• EXERCISE BRIEF
Extract each line of the data below that contains the word "produs", paying attention to case.

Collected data
##########
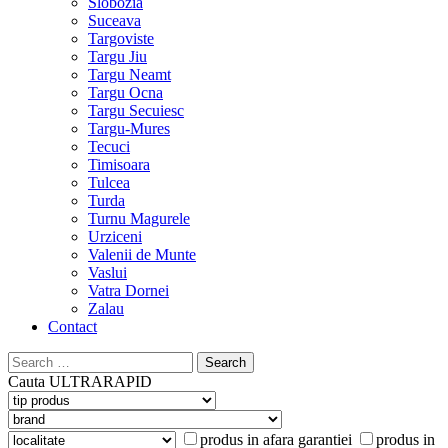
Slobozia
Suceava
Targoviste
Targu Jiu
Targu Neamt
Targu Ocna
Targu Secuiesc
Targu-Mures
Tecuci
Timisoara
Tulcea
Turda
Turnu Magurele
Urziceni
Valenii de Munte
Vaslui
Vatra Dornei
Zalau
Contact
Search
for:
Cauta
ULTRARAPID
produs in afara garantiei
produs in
##########
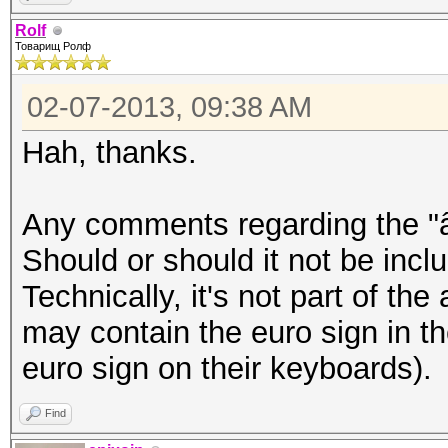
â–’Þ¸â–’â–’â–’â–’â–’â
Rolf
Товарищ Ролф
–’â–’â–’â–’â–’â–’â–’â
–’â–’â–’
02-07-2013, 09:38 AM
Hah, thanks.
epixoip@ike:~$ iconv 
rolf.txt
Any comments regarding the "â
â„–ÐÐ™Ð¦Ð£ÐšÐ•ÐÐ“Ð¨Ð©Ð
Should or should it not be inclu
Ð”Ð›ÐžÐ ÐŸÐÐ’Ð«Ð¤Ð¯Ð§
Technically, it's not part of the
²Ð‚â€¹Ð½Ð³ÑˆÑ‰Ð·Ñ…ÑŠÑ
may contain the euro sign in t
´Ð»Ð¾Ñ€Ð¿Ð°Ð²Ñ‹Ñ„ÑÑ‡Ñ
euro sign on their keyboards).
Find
##########
• PROBLEM SOLUTION
produs in afara garantiei
produs in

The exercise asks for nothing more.